Reasons for judgement were released today by the BC Court of Appeal dismissing the appeal of an $85,000 non-pecuniary award for a chronic low back injury.
In today’s case (Villing v. Husseni) the Plaintiff was injured in 2010 in a collision caused by the Defendant. She suffered a low back injury diagnosed as Lumbar Facet Syndrome. In finding nothing wrong with the trial judge’s $85,000 assessment of non-pecuniary damages the BC Court of Appeal provided the following reasons:
 Both parties commissioned expert reports on the nature of Ms. Villing’s injuries. Dr. Pankaj Dhawan, a physiatrist, testified at trial for Ms. Villing. Dr. Robin Rickards, an orthopaedic surgeon, testified for the defendant, Ms. Husseni. Both experts diagnosed lumbar facet syndrome. A patient with lumbar facet syndrome will often have pain triggered by rotation, lateral flexion, and extension of the involved spinal segment. Ms. Villing experiences this type of chronic back pain.
 Dr. Rickards recommended that she try medial branch blocks and radio frequency facet rhizotomy. Medial branch blocks inject local anesthetic to temporarily freeze the nerve affecting the involved facet. A rhizotomy involves the insertion of needle-like electrodes into the bases of the nerves of the involved facet, and the application of heat to destroy the subject nerves. The rhizotomy would be performed if the medial branch blocks were successful. These procedures would be performed under a local anesthetic in an outpatient department. These procedures carry a high expectation of success, although success does not entail total and continuing relief.

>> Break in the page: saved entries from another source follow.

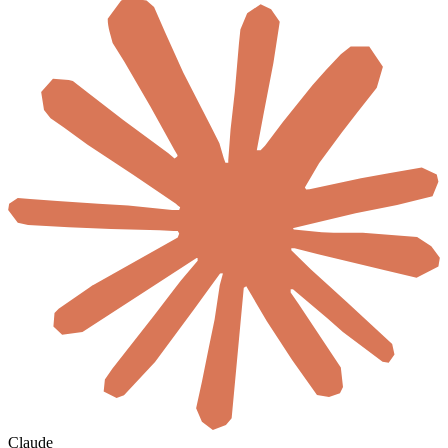
Claude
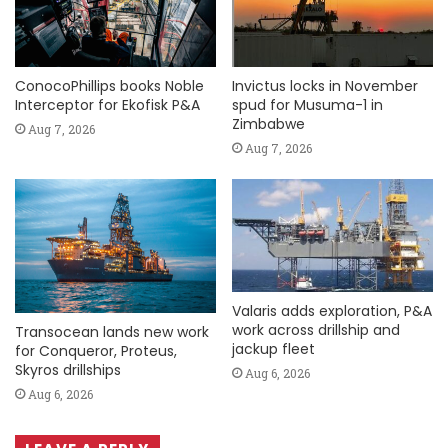
ConocoPhillips books Noble
Invictus locks in November
Interceptor for Ekofisk P&A
spud for Musuma-1 in
Zimbabwe
Aug 7, 2026
Aug 7, 2026
Valaris adds exploration, P&A
work across drillship and
Transocean lands new work
jackup fleet
for Conqueror, Proteus,
Skyros drillships
Aug 6, 2026
Aug 6, 2026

 A medial branch block requires no time off work. A rhizotomy can be more uncomfortable and may result in increased back pain for 7‑10 days. Time off work or work modification may be required. In most cases, significant relief is experienced four to six weeks following treatment and the patient is expected to then return to full work duties and activities.
 The appellant referred the Court to five decisions in support of its position that the $85,000 award for non‑pecuniary damages should be reduced to $50,000–$60,000. Those cases were Engqvist v. Doyle, 2011 BCSC 1585 ($70,000 for a 70‑year-old plaintiff with similar injuries); Perry v. Ismail, 2012 BCSC 123 ($42,500 where there was delayed recovery for not following the advice of a physician); Burton v. Insurance Corporation of British Columbia, 2011 BCSC 653 ($35,000 for a moderate soft tissue injury, which after two-and-a-half years was expected to continue to improve); and Sandher v. Hogg, 2010 BCSC 1152 ($40,000 for continued pain of uncertain duration, which was reduced for failure to adhere to a recommended exercise regime).
 The respondent referred the Court to cases where young plaintiffs suffer chronic back pain, such as: Dickenson v. Passero, 2015 BCSC 908 ($100,000); Pett v. Pett, 2009 BCCA 232 ($85,000); Ruscheinski v. BiIn, 2011 BCSC 1263 ($85,000); Doho v. Melnikova, 2011 BCSC 703 ($80,000); Roberts v. Scribner, 2009 BCSC 1761 ($95,000); and Kirkham v. Richardson, 2014 BCSC 1068 ($120,000). The respondent also referred to Engqvist v. Doyle ($70,000) as a case involving a similar injury, albeit a much older plaintiff.
 An award of damages is a fact-finding exercise and attracts a deferential standard of review: Ostrikoff v. Oliveira, 2015 BCCA 351 at paras. 2–3. It is not for this Court to substitute its own opinion for that of the trial judge except where it can be said that the assessment is so inordinately high as to be wholly erroneous: Woelk v. Halvorson at 435–36. While the award in the present case may be a generous one, I am unable to conclude that it is so inordinately high as to be wholly erroneous. I would dismiss the second ground of appeal.